Festivals. You know what you are getting, right? Either turn up at the church hall and pick up your pint glass before scanning the massed ranks of gantried casks or walk into the old mink abattoir and tie on the gold lamé wristband before handing your Teku to a guy pouring strawberry daiquiri IPA. But what about if you travelled hundreds of miles to a foreign city with an alien beer culture? Would the beer festival be the same? There’s only one way to find out…
Craft Beer has spread it’s marketing-led tentacles/independence-led passion (delete as applicable) far and wide these days. Take Portugal. The land of Vinho Verde and Tawny Port has another string to its bow. Last month during a trip to enjoy as much of those two aforementioned things as possible the sheer co-incidence of arriving into her second city on the opening day of Porto Beer Fest was too good an opportunity to pass up. Even before realising the entire thing was taking place outdoors in the botanic gardens in 30°C heat, all enjoyed on communal tables in the shadow of a 1950’s handball arena. Bring it on. So what did I learn on a hugely enjoyable few hours of Anglo-Porto relations?

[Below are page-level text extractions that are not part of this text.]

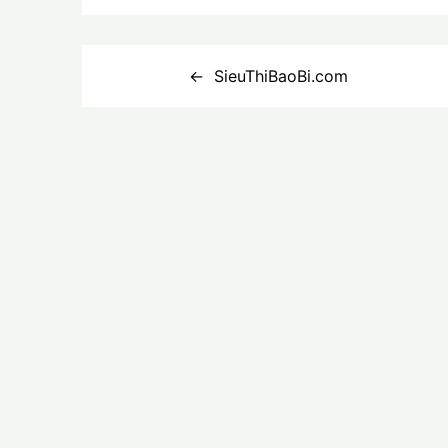
Điều
SieuThiBaoBi.com
hướng
bài
viết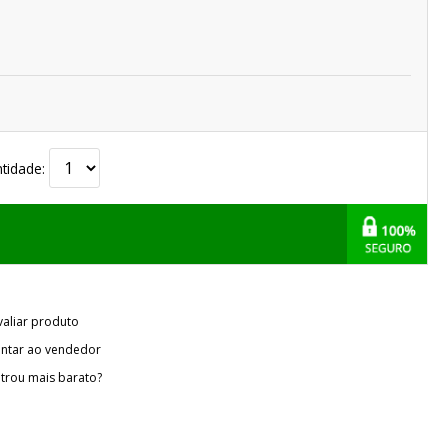
tidade:
valiar produto
ntar ao vendedor
trou mais barato?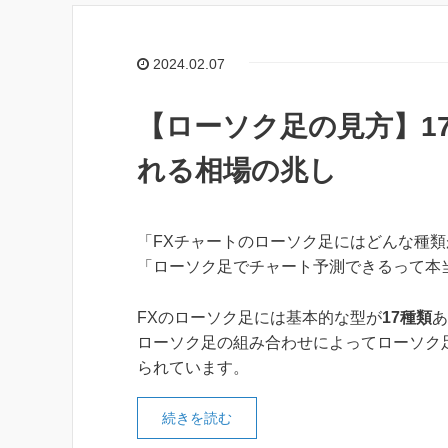
2024.02.07
【ローソク足の見方】1
れる相場の兆し
「FXチャートのローソク足にはどんな種
「ローソク足でチャート予測できるって本
FXのローソク足には基本的な型が
17種類
あ
ローソク足の組み合わせによってローソク
られています。
続きを読む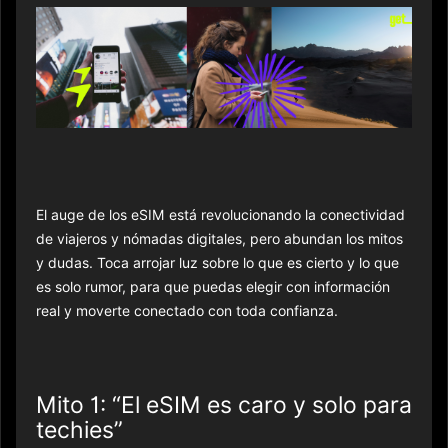
El auge de los eSIM está revolucionando la conectividad
de viajeros y nómadas digitales, pero abundan los mitos
y dudas. Toca arrojar luz sobre lo que es cierto y lo que
es solo rumor, para que puedas elegir con información
real y moverte conectado con toda confianza.
Mito 1: “El eSIM es caro y solo para
techies”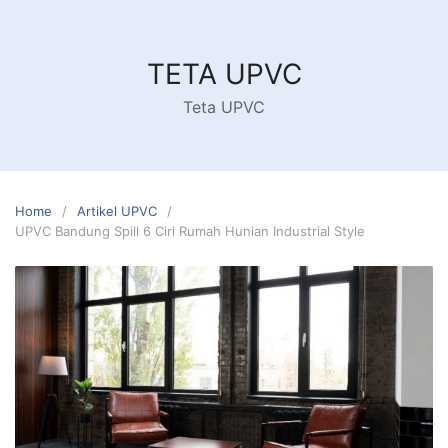
Skip
to
content
TETA UPVC
Teta UPVC
Home
Artikel UPVC
UPVC Bandung Spill 6 Ciri Rumah Hunian Industrial Style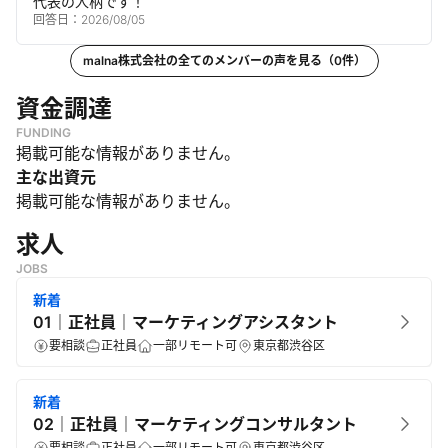
代表の人柄です！
回答日：
2026/08/05
malna株式会社
の全てのメンバーの声を見る（
0
件）
資金調達
FUNDING
掲載可能な情報がありません。
主な出資元
掲載可能な情報がありません。
求人
JOBS
新着
01｜正社員｜マーケティングアシスタント
要相談
正社員
一部リモート可
東京都渋谷区
新着
02｜正社員｜マーケティングコンサルタント
要相談
正社員
一部リモート可
東京都渋谷区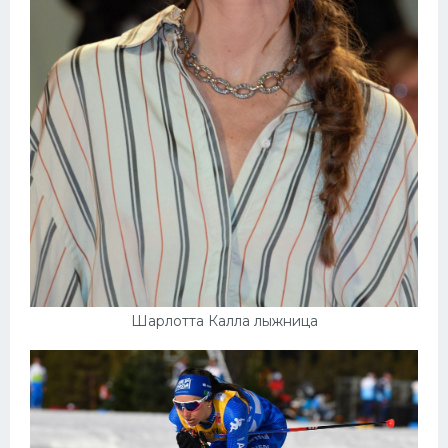
Шарлотта Калла лыжница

1. Portuguese Craft Beer is Booming
Let’s get the confession out of the way first. Despite craft beer being a global phenomenon and the bottle shop five minute’s walk from my front door carrying beer from dozens of countries, I had never heard of a single Portuguese brewery. It’s shameful but it also meant I could pitch up with no preconceptions, and every single thing I tried would be new and exciting. And isn’t that the very best thing about beer festivals? Porto Beer Fest had around 22 producers from its home country and around half as many again from overseas (almost all of which were Spanish). Breweries like Oitava Colina, Sovina and Dois Corvos were all a fantastic mystery to me and made for a voyage of discovery.
2. Keep It Local
And pretty much all of these Portuguese and Spanish craft breweries’ stalls were mobbed throughout the entire time we were there, which was great to see. In fact, the only stall that didn’t get much traffic was the imports one that featured mostly Mikkeller and BrewDog and the Belgian offering selection with Gulden Draak and a few other abbey beers alongside a broader selection that included the likes of Sam Adams Boston Lager, Anchor Liberty Ale and…er…Bishop’s Finger.
3. The Location
I said in my most recent festival-related post that it’s not necessarily the beer that makes or breaks an event like this and yet again that proved to be true. I’ve never been to a beer festival that had peacocks walking around before – so that was definitely a bonus. The sun set as a drone buzzed softly overhead (another first – here’s what it was up to), the evening entertainment kicked into life and it all seemed perfect. I guess being on holiday helped (even if I wasn’t down the front jumping around to the Afrobeat of They Must Be A Crazy). Beer festival tourism – it has a future, I think.
4. The Beers
Ok so even if being on holiday skewed my enjoyment slightly – and hell, why would it not? The beers were just as good as the surroundings. Best of the event was without doubt Voragem Black IPA from Mean Sardine – 7% and massively roasty but with a huge hit of citrus hops. Also as good Vandoma Route 66 APA (pictured above) and D’Os Diablos Wee Heavy (yes, I know) and the last beer of the night, which you could take home with you in the glass as you walked out of the venue – another first – an 11% Italian Grape Ale from Luzia, a brewery based just north of Portugal’s third city Coimbra. Chalky, vinous and enormously strong – just a fantastic beer and a perfect way in which to end the festival.
5. The Styles
As you’ve picked up from that last paragraph, there were all sorts on offer in terms of beer styles. Checking the beer list, there was a fairly even split amongst US-themed styles, German and Belgian beers with some Portuguese and Spanish breweries seemingly specialising in one or another. From Helles to Quads to Double IPAs there were also a few gose, barley wines and beers featuring smoked plums, mango, lemon verbena, more than a few sours and such menu-busting offerings as an imperial coffee cocoa rye smoked stout.
6. The inescapable…
Oh yes, and six of the thirty-odd breweries in attendance had brought with them a New England IPA. There’s no getting away from it (literally, in my case), it really is the style of the moment. And sadly seeing as the one thing I wanted to try was a dark beer aged in port barrels, there was only a single one on the beer list – Vadia Old Ale Tawny Oak – and it wasn’t pouring the session I was at. I guess, at beer festivals, some things actually don’t change.